How to complete this task
Read through the entries below and copy each line where "справка" turns up.

Extracted data entries
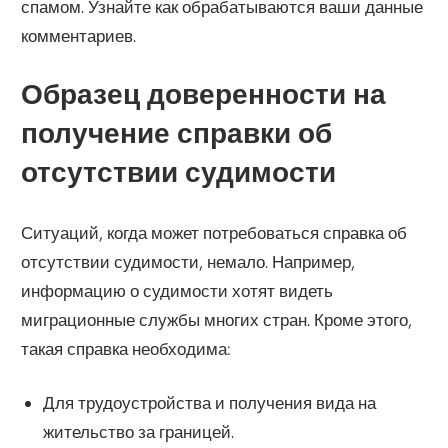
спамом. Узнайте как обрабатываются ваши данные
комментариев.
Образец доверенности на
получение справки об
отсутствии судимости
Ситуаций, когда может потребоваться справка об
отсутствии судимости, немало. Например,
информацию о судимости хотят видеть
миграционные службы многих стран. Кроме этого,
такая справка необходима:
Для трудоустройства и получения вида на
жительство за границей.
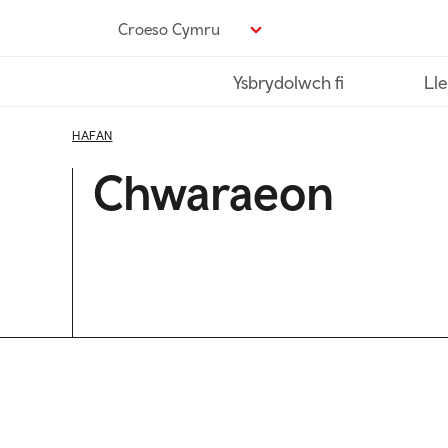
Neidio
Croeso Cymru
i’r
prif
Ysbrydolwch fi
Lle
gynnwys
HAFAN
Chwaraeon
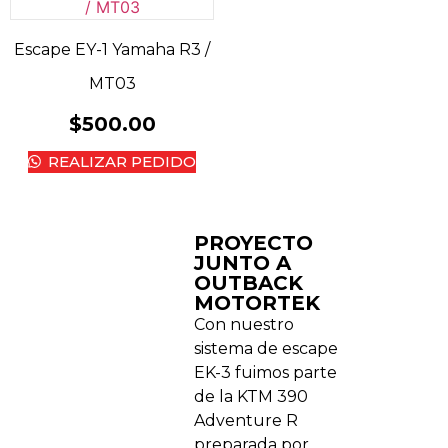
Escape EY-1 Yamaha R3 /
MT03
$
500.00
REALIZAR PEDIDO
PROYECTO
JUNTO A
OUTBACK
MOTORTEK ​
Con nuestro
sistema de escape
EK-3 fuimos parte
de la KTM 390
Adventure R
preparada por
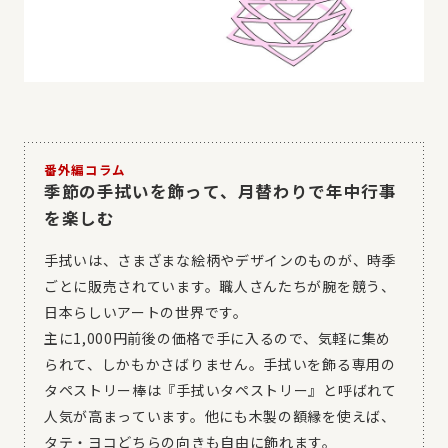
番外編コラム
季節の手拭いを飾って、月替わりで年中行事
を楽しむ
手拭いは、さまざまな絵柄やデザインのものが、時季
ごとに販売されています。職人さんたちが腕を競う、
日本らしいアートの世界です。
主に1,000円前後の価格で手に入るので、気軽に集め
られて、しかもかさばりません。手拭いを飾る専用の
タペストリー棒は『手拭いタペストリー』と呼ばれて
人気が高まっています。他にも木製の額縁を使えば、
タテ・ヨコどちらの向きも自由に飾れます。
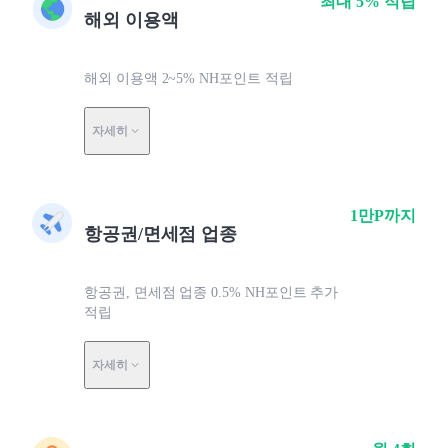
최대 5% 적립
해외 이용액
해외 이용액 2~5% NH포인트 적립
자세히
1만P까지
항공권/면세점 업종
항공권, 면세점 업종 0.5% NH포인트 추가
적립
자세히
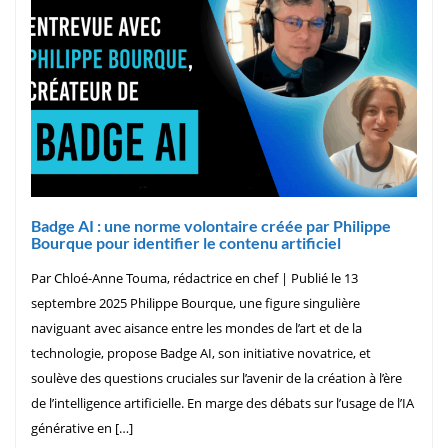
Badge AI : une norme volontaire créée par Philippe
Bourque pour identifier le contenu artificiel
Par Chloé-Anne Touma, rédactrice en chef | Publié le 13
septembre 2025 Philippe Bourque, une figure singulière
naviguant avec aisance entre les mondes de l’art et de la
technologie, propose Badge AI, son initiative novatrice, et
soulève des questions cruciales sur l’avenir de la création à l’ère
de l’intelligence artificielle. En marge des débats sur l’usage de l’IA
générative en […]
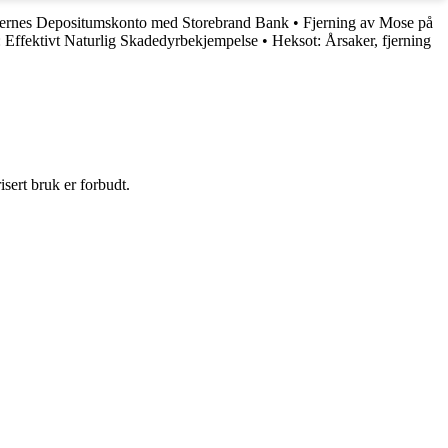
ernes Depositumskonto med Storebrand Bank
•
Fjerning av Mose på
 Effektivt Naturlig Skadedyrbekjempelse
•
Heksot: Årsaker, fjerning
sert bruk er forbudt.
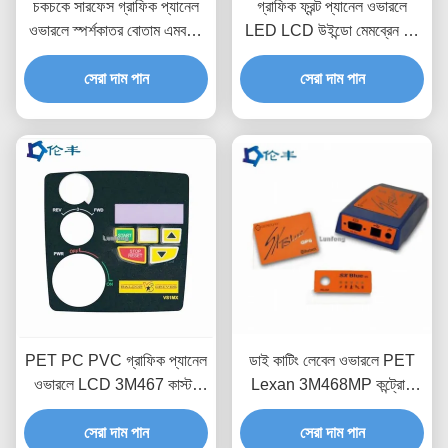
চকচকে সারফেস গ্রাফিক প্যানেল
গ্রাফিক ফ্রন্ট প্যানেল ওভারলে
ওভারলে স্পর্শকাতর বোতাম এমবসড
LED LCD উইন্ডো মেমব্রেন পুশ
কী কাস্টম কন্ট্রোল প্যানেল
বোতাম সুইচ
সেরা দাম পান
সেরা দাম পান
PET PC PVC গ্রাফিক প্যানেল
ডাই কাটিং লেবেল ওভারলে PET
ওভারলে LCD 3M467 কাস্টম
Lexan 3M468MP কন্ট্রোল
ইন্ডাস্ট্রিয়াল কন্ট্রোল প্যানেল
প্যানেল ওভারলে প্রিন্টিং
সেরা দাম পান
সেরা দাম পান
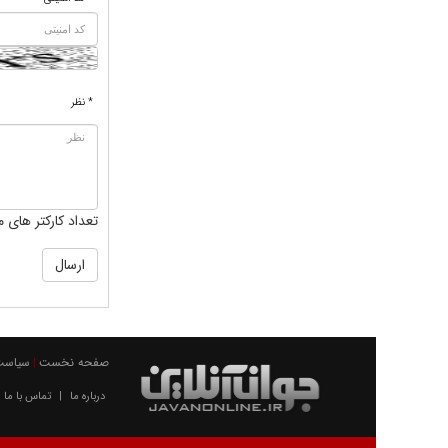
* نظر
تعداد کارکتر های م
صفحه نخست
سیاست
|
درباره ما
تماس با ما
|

Result
Ситуаций, когда может потребоваться справка об
такая справка необходима:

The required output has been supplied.